#### TEXTE À ÉTUDIER
»»
Dussé-je prolonger ce portrait au delà des bornes ordinaires, je ne me refuserai point à y insérer les différentes anecdotes que je ne saurais rattacher ailleurs, et qui doivent servir à prouver ce que j'avance. En voici une autre qui ne me paraît point déplacée en cet endroit. Bonaparte était sur le point de partir pour l'Égypte; il alla voir M. de Talleyrand, alors ministre des affaires étrangères du Directoire. «J'étais dans mon lit assez malade (disait M. de Talleyrand); Bonaparte s'assit près de moi, m'abandonna les rêveries de sa jeune imagination, et m'intéressa par l'activité de son esprit, et aussi par les obstacles qu'il devait rencontrer dans les ennemis secrets que je lui connaissais. Il me parla de l'embarras où il se trouvait faute d'argent, et me dit qu'il ne savait où en prendre. «Tenez, lui dis-je, ouvrez mon secrétaire, vous y trouverez cent mille francs qui m'appartiennent; ils sont à vous pour ce moment, vous me les rendrez à votre retour.» Bonaparte me sauta au col, et j'éprouvai réellement un sentiment doux de sa joie. Quand il fut consul, il me rendit l'argent que je lui avais prêté; puis il me demanda un jour: «Quel intérêt pouviez-vous donc avoir à me prêter cet argent? Je l'ai cent fois cherché dans ma tête alors, et je ne me suis jamais bien expliqué quel avait pu être votre but.--C'est, lui répondis-je, que je n'en avais point. Je me sentais très malade; je pouvais fort bien ne vous revoir jamais; mais vous étiez jeune, vous me causâtes une impression vive et pénétrante, et je fus entraîné à vous rendre ce service sans la moindre arrière-pensée.--Dans ce cas, reprit Bonaparte, et si c'était réellement sans prévision, vous faisiez une action de dupe.»
««
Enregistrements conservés
»»
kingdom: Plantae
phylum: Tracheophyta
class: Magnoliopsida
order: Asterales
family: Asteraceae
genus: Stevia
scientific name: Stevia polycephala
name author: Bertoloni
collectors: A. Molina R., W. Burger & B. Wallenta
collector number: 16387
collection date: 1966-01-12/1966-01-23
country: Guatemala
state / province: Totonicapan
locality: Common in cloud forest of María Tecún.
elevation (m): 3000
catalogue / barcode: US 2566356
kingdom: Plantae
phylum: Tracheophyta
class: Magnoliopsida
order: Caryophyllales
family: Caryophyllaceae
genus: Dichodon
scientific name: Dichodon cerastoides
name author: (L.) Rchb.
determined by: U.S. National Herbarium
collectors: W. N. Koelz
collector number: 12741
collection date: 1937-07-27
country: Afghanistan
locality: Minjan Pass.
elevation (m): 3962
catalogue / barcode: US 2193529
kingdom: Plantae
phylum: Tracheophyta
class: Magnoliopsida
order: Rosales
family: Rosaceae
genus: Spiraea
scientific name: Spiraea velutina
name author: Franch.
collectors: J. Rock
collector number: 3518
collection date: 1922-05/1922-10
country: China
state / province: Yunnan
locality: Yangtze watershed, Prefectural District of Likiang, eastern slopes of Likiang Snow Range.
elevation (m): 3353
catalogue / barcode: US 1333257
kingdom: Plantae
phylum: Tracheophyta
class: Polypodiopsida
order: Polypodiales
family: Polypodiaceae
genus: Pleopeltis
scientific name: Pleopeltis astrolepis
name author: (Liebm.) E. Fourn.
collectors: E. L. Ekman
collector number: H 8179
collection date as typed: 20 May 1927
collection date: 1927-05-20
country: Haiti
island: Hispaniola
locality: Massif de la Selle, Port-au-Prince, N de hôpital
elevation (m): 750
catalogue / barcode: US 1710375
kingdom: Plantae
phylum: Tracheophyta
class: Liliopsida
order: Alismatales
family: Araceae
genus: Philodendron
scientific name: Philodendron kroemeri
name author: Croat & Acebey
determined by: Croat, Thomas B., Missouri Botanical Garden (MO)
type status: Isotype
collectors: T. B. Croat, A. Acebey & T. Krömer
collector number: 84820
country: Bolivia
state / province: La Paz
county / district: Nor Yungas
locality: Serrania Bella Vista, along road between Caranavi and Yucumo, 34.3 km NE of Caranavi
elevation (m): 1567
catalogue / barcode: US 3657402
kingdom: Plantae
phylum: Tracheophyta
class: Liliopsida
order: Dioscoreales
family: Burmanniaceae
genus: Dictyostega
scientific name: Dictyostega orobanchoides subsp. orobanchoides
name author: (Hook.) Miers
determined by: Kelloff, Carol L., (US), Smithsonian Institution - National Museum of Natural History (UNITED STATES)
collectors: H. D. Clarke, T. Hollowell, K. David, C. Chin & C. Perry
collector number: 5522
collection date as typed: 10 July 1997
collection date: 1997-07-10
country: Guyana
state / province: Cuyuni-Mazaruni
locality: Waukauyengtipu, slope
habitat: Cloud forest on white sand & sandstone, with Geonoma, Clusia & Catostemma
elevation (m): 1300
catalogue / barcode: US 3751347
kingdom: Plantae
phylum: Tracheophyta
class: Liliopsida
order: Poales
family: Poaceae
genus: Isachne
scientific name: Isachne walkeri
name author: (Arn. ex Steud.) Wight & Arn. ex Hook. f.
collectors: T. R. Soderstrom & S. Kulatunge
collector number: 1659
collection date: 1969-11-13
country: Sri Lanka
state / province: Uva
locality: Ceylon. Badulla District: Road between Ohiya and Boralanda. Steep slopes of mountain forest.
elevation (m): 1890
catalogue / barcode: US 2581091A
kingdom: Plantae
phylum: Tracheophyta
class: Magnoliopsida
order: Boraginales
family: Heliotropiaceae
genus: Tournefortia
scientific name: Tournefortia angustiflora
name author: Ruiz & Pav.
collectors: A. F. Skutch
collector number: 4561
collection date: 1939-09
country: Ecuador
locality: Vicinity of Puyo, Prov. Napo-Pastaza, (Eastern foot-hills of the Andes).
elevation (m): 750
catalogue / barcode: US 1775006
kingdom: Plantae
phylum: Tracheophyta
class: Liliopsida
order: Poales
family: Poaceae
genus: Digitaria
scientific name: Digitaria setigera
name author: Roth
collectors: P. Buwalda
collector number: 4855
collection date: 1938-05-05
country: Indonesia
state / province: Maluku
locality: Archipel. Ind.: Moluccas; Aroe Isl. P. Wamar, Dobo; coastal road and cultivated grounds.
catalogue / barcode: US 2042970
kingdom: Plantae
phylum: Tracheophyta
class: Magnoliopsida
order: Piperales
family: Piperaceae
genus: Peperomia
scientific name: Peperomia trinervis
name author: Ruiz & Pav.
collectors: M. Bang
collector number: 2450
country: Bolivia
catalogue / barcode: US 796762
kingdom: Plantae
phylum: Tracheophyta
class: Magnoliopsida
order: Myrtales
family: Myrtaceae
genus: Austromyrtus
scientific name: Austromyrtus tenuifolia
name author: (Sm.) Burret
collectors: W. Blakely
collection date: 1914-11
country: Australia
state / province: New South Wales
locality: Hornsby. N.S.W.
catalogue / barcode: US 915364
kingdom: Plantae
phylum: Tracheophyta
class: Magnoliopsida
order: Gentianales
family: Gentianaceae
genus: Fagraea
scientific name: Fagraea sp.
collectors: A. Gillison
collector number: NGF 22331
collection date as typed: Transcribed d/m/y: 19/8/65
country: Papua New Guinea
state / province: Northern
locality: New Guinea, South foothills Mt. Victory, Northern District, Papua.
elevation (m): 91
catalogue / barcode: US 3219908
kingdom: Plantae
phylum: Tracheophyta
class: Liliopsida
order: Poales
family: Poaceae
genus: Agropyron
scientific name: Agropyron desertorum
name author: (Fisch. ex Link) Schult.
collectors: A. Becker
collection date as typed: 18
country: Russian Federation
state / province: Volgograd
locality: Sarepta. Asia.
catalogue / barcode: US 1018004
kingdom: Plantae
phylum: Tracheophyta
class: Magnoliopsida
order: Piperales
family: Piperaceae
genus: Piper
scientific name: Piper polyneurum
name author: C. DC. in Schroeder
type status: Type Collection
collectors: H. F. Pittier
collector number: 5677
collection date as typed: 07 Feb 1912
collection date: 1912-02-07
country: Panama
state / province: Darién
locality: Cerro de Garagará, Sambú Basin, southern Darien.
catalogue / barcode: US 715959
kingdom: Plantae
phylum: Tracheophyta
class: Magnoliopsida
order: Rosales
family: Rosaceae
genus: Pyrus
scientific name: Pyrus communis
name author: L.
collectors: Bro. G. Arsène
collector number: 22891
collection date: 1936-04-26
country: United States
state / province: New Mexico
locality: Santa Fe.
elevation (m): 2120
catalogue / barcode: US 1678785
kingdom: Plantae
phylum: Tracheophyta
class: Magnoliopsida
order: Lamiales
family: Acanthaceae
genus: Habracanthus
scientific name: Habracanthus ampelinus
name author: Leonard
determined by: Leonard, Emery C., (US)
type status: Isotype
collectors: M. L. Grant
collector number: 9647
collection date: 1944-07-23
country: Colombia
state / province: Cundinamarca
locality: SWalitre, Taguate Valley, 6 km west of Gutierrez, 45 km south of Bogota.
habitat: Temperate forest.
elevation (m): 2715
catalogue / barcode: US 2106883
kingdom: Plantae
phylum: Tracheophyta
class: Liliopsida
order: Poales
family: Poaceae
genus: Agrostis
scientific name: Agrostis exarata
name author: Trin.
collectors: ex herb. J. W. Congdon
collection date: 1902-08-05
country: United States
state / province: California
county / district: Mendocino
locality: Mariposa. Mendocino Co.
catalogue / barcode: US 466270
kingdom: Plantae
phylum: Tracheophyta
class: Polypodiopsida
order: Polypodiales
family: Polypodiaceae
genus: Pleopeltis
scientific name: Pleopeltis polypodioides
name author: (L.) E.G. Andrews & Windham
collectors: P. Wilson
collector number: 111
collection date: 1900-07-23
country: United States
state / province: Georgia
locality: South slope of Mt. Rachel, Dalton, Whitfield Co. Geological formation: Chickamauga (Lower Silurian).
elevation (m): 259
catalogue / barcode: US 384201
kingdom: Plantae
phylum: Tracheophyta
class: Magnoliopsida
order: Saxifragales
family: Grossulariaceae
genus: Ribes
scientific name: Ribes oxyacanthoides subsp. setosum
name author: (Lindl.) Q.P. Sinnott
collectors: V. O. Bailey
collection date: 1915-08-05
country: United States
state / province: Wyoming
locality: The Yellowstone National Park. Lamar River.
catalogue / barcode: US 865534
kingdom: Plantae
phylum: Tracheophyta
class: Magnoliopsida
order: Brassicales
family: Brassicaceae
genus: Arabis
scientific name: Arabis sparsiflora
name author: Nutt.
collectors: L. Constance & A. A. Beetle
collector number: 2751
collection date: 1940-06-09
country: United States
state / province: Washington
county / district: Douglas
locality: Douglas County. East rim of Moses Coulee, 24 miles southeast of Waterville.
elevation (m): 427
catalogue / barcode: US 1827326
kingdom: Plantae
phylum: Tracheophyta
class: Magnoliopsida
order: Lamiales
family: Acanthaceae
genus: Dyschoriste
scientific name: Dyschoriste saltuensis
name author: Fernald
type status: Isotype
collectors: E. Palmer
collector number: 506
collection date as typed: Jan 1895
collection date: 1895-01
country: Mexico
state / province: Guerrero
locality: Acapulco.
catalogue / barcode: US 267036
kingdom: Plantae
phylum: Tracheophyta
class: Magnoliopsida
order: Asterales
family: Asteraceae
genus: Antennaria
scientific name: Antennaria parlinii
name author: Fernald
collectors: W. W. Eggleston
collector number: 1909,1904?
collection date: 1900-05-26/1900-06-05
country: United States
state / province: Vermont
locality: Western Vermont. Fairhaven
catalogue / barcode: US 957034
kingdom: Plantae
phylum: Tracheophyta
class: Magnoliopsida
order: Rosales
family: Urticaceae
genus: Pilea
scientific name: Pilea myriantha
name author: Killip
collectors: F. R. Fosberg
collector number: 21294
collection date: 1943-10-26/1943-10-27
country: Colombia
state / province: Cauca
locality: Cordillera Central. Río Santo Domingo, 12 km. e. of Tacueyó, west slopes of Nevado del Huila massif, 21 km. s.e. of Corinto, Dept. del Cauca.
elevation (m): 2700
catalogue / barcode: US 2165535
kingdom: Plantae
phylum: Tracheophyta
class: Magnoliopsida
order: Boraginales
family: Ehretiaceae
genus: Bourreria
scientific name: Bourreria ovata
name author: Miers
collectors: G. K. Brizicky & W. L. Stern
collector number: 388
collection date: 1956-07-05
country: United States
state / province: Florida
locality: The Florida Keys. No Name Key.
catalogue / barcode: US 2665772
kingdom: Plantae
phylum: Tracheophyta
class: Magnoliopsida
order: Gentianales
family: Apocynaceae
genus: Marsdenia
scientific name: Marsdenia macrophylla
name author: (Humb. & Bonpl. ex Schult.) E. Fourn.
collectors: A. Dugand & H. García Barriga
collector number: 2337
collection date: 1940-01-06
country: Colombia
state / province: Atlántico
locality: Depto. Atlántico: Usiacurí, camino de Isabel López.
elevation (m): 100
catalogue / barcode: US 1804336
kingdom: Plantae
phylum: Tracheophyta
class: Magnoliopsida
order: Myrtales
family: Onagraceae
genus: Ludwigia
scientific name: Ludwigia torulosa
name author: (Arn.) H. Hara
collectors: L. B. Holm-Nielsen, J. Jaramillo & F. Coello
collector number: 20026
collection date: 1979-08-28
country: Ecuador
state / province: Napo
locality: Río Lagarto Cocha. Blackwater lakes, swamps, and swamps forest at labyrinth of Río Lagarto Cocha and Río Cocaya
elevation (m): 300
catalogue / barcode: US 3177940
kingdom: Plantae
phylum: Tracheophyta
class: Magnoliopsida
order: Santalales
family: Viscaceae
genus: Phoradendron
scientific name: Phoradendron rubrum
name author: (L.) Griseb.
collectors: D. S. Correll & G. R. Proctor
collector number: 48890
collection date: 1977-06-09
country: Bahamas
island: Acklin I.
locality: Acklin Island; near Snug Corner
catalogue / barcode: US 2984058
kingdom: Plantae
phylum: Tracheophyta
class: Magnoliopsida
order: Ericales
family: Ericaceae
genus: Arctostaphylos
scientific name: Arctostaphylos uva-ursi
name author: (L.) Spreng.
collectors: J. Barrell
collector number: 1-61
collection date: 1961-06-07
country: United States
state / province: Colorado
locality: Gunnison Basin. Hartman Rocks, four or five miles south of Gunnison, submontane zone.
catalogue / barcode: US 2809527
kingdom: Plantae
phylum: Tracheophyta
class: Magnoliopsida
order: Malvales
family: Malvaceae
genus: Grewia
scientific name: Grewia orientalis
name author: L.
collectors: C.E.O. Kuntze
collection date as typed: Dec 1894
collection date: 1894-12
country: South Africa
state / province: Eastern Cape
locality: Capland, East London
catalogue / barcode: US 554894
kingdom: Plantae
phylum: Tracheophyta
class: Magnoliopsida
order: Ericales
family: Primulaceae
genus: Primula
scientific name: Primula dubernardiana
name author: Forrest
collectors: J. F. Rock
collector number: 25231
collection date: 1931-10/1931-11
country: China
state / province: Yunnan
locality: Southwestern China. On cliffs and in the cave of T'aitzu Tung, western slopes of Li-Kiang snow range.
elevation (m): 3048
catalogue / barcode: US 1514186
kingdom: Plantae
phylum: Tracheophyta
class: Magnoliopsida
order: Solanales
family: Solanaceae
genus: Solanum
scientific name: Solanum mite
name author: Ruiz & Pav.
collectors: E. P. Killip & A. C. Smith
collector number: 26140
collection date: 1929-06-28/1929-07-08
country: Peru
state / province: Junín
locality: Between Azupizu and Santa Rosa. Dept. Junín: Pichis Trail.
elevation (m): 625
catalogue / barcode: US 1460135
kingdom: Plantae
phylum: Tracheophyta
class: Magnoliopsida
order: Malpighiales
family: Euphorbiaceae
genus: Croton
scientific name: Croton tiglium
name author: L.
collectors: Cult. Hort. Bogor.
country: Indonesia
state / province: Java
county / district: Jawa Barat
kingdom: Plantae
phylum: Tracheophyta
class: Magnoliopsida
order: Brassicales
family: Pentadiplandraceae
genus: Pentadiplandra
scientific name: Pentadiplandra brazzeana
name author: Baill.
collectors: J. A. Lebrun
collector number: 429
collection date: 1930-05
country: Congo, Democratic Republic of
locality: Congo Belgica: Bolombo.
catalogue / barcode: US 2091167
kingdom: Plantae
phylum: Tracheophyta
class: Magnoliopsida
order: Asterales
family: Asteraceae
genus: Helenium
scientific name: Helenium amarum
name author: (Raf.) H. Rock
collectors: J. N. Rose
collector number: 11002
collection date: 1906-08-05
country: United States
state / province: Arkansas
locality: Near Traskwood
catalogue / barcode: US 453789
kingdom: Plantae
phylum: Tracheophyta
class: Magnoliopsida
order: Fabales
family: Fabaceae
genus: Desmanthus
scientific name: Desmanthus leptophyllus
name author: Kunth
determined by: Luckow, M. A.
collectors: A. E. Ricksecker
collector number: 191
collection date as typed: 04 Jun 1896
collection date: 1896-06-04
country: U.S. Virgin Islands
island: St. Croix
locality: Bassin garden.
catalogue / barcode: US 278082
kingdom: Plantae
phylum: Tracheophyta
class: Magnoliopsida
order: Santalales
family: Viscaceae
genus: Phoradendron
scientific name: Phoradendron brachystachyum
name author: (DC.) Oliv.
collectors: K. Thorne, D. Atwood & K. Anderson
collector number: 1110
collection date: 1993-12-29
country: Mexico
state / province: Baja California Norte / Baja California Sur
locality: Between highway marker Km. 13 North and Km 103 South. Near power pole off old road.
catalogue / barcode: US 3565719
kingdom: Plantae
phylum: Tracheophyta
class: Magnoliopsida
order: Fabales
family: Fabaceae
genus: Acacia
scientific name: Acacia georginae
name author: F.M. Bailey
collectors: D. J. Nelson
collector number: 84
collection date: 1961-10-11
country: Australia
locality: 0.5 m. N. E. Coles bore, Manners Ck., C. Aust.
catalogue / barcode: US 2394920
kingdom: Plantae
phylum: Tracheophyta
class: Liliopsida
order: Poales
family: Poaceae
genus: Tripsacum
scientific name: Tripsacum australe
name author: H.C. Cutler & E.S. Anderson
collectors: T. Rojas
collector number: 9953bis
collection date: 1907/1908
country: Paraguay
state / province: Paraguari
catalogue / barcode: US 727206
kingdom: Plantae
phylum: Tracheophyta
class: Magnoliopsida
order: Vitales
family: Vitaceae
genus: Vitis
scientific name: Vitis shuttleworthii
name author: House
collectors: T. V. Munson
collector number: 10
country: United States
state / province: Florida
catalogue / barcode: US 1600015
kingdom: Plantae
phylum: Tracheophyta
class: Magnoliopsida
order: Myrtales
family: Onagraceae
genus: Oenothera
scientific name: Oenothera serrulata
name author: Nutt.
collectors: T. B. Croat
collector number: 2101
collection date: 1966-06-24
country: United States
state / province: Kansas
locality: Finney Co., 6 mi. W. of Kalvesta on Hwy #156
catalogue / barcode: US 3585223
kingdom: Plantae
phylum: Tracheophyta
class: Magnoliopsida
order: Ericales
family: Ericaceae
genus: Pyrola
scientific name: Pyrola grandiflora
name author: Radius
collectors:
««
#### CONSIGNE 1
D'après le texte sur Bonaparte et M. de Talleyrand, quelle somme M. de Talleyrand a-t-il prêtée à Bonaparte ?
#### CONSIGNE 2
Poursuivez le texte sur Bonaparte et M. de Talleyrand après sa dernière phrase.
Ces enregistrements n'ont aucun lien avec le texte.

#### VOTRE RÉPONSE 1
Cent mille francs.

#### VOTRE RÉPONSE 2
En adoptant l'ordre que j'ai indiqué, je devrais parler maintenant du coeur de Bonaparte. Mais, s'il était possible de croire qu'un être, sur tout autre point semblable à nous, fût cependant privé de cette portion de notre organisation qui nous donne le besoin d'aimer et d'être aimés, je dirais qu'à l'instant de sa création, son coeur pourrait fort bien avoir été oublié, ou bien peut-être était-il venu à bout de le comprimer complètement. Il s'est toujours fait trop de bruit à lui-même pour être arrêté par un sentiment affectueux, quel qu'il fût. Il ignore à peu près les liens du sang, les droits de la nature; je ne sais même si la paternité n'eût pas échoué devant lui. Il semblerait du moins qu'elle ne lui apparaissait point comme la première de ses relations avec son fils.
Un jour, à son déjeuner, pendant lequel il avait admis Talma, ce qui lui arrivait assez fréquemment, on lui amena le jeune Napoléon. L'empereur le prend sur ses genoux, et, loin de lui faire aucune caresse, il s'amuse à le frapper, mais à la vérité légèrement; puis, se retournant vers Talma: «Talma, lui dit-il, dites-moi ce que je fais là.» Talma, comme on le pense bien, était un peu embarrassé de sa réponse. «Vous ne le voyez pas? reprend l'empereur; je fouette un roi!»
Malgré cette sécheresse habituelle, Bonaparte n'est pas cependant sans avoir quelquefois éprouvé de l'amour. Mais quelle manière de le sentir, bon Dieu! D'ailleurs, comme la dévotion, on sait que l'amour prend toutes les nuances du caractère. Chez un être sensible, il se transforme presque entièrement dans l'objet aimé, tandis que, chez un homme de la trempe de Bonaparte, il ne tend qu'à exercer un despotisme de plus.